START SOURCE DATA
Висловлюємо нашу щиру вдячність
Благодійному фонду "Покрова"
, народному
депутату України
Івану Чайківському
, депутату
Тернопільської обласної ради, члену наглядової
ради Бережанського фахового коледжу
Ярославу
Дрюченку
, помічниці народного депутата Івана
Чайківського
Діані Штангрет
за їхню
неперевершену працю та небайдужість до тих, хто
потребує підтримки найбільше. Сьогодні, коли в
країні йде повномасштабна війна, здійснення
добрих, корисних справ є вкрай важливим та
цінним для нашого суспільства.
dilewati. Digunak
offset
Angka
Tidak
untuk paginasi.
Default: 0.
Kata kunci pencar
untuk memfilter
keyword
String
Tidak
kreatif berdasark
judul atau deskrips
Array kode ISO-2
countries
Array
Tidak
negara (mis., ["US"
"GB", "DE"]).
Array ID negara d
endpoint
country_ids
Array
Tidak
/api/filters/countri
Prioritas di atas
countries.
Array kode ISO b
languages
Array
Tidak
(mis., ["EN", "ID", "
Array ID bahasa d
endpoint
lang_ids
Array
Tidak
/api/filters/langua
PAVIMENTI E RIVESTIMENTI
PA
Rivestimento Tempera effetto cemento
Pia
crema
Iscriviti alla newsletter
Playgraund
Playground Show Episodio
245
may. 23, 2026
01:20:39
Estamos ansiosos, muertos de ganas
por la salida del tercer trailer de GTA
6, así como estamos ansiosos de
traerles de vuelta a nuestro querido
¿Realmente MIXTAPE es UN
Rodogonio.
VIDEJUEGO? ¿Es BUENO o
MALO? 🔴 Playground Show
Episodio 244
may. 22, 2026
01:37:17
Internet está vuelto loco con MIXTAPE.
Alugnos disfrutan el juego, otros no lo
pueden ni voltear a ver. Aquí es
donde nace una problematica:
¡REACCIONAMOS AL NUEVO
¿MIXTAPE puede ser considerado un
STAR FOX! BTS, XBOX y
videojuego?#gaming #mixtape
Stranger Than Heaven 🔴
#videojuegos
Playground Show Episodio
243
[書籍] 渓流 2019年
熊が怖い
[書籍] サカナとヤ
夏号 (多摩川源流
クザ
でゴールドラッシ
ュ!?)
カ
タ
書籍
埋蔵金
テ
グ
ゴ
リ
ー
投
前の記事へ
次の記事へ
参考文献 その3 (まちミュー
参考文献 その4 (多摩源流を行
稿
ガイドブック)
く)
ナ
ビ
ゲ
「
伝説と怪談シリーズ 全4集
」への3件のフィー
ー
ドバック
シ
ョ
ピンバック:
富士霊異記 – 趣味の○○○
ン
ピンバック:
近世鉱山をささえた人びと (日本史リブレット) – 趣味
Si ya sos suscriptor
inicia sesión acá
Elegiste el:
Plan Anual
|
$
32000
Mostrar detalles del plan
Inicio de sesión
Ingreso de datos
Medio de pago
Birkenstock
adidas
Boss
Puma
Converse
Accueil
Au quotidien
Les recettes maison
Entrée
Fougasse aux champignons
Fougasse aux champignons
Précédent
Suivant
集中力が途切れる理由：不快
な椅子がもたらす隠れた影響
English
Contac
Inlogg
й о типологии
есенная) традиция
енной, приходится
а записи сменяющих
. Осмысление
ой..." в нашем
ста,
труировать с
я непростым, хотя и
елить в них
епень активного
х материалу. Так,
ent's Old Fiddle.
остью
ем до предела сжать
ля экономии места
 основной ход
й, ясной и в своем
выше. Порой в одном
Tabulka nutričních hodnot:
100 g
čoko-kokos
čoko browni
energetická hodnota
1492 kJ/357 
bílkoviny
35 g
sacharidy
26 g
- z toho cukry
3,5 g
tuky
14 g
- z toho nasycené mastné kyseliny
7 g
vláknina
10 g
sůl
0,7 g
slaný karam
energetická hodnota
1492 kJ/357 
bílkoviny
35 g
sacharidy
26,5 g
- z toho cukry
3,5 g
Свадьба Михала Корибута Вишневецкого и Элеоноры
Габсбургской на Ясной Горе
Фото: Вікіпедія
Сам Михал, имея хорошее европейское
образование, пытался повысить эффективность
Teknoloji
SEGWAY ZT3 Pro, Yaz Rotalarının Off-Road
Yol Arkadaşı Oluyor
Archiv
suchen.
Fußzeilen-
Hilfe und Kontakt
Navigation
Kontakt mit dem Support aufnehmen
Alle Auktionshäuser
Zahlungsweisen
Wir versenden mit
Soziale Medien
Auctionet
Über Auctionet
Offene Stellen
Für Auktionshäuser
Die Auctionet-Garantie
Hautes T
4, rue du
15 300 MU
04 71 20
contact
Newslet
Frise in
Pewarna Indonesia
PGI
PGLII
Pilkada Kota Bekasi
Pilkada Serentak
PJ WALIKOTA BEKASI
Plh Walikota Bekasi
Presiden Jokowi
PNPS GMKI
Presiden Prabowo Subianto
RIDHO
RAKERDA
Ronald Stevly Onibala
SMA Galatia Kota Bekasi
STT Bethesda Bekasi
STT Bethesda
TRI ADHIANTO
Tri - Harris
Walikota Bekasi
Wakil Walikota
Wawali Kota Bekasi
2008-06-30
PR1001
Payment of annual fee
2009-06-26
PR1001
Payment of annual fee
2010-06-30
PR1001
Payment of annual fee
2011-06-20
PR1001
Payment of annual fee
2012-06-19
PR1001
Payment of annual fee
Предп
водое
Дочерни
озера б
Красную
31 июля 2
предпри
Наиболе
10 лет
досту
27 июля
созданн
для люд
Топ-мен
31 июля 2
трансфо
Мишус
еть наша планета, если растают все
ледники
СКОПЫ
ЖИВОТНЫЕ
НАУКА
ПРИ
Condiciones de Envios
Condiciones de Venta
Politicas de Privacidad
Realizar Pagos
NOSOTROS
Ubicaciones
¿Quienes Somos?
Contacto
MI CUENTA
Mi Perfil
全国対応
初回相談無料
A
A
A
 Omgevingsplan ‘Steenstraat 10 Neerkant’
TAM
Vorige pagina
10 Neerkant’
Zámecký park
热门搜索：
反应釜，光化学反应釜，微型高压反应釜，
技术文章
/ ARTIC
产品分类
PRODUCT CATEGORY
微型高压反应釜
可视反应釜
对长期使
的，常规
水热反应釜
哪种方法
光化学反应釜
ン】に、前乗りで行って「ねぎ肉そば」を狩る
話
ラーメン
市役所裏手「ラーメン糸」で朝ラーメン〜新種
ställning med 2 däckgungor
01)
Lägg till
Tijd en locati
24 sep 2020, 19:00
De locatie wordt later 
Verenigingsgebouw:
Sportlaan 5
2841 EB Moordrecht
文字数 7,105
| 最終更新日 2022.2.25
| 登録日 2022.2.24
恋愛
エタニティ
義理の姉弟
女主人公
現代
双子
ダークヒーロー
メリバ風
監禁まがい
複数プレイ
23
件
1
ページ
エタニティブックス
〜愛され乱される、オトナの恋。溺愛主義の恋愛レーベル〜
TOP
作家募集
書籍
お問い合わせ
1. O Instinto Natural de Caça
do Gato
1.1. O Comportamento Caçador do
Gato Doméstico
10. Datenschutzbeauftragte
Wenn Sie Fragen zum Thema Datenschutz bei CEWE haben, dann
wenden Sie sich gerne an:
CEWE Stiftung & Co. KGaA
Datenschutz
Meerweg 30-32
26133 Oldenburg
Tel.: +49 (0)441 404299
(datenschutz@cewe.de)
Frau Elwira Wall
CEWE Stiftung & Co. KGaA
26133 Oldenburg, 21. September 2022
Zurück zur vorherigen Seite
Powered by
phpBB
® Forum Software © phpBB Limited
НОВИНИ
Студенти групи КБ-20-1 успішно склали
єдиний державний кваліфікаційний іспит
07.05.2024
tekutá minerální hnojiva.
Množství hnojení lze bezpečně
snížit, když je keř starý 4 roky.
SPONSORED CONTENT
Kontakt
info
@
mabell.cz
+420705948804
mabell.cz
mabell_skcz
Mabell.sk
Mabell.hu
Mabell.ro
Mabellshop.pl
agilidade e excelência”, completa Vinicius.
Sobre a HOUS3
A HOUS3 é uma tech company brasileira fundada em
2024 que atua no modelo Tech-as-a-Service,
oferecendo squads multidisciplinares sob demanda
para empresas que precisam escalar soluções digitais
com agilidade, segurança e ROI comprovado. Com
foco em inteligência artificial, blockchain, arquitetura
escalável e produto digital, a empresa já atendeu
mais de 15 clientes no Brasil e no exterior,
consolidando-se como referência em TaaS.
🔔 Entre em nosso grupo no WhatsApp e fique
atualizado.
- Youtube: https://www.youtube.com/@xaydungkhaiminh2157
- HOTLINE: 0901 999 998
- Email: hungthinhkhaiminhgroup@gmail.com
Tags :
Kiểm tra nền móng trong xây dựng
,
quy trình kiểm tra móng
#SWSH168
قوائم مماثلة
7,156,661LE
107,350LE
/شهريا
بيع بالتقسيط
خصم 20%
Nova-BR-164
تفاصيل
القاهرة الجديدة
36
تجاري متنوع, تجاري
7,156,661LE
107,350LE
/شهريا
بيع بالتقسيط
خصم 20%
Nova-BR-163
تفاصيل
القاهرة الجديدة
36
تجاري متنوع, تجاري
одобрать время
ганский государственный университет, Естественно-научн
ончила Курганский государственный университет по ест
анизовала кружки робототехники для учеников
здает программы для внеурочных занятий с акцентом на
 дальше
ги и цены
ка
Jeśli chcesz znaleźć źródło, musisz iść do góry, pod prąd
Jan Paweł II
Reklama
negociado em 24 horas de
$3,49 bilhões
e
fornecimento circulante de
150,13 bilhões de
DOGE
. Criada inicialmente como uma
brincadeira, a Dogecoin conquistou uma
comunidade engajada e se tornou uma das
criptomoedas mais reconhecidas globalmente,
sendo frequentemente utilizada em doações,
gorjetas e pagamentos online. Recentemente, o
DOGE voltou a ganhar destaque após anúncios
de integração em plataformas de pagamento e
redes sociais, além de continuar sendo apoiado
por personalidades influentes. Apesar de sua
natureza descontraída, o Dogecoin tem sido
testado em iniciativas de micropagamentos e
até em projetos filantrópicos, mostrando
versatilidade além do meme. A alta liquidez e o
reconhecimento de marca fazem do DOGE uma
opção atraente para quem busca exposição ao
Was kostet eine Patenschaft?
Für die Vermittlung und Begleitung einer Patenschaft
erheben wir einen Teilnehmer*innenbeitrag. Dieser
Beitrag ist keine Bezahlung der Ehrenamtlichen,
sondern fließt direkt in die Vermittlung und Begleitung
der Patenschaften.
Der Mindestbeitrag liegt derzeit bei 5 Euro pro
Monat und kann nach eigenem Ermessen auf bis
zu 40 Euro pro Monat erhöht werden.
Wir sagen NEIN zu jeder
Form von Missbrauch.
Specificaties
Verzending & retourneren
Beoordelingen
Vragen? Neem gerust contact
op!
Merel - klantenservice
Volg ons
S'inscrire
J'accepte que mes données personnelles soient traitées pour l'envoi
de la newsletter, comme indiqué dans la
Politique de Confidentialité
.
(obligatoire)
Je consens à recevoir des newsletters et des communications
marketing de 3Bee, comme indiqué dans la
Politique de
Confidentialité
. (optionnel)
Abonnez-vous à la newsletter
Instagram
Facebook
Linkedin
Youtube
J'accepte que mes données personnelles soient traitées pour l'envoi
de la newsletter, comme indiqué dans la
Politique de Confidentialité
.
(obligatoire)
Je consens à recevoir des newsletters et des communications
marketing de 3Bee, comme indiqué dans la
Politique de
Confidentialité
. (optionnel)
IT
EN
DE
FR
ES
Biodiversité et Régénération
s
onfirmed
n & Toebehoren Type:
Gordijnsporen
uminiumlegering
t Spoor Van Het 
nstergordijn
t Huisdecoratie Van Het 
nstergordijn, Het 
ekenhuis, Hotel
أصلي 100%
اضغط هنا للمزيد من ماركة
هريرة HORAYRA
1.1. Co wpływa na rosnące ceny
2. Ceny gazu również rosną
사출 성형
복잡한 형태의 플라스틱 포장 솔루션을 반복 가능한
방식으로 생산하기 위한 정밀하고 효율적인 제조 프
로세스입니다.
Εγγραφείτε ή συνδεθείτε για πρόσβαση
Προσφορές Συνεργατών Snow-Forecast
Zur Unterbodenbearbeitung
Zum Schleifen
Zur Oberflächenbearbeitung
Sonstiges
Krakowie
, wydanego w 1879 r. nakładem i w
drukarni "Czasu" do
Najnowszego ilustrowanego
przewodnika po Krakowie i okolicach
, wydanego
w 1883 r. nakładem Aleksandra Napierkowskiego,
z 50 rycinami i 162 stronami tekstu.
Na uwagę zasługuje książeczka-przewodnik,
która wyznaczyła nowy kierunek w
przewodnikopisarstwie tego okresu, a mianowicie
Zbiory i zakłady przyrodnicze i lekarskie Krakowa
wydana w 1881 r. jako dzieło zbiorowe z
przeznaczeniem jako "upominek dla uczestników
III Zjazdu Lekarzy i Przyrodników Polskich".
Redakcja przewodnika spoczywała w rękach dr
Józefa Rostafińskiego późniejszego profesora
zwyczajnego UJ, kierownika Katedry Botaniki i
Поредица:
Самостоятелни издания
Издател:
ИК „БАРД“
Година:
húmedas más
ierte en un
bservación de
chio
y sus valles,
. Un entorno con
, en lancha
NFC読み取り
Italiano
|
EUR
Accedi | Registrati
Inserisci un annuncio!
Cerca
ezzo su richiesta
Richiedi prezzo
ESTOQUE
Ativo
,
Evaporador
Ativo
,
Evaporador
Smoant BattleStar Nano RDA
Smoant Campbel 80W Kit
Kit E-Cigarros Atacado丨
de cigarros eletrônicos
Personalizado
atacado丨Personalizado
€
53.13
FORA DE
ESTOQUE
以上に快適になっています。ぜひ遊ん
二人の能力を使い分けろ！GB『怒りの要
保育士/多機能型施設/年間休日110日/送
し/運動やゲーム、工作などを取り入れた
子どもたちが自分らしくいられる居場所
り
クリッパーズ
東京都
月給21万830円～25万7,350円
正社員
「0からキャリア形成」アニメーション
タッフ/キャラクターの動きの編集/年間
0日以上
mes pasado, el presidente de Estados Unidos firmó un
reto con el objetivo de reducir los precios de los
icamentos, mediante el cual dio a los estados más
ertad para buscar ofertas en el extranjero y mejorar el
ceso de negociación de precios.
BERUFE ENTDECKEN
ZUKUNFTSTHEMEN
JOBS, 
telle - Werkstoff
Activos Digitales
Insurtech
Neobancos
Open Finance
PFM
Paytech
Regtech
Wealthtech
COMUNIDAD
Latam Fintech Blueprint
END SOURCE DATA
* _WORK REQUIRED_
There is a line with "اضغط هنا للمزيد من ماركة" and a line with "Προσφορές Συνεργατών Snow-Forecast" above. Copy exactly those two lines and all lines between them, with nothing else.

* _OUTPUT OF THE EXERCISE_
اضغط هنا للمزيد من ماركة
هريرة HORAYRA
1.1. Co wpływa na rosnące ceny
2. Ceny gazu również rosną
사출 성형
복잡한 형태의 플라스틱 포장 솔루션을 반복 가능한
방식으로 생산하기 위한 정밀하고 효율적인 제조 프
로세스입니다.
Εγγραφείτε ή συνδεθείτε για πρόσβαση
Προσφορές Συνεργατών Snow-Forecast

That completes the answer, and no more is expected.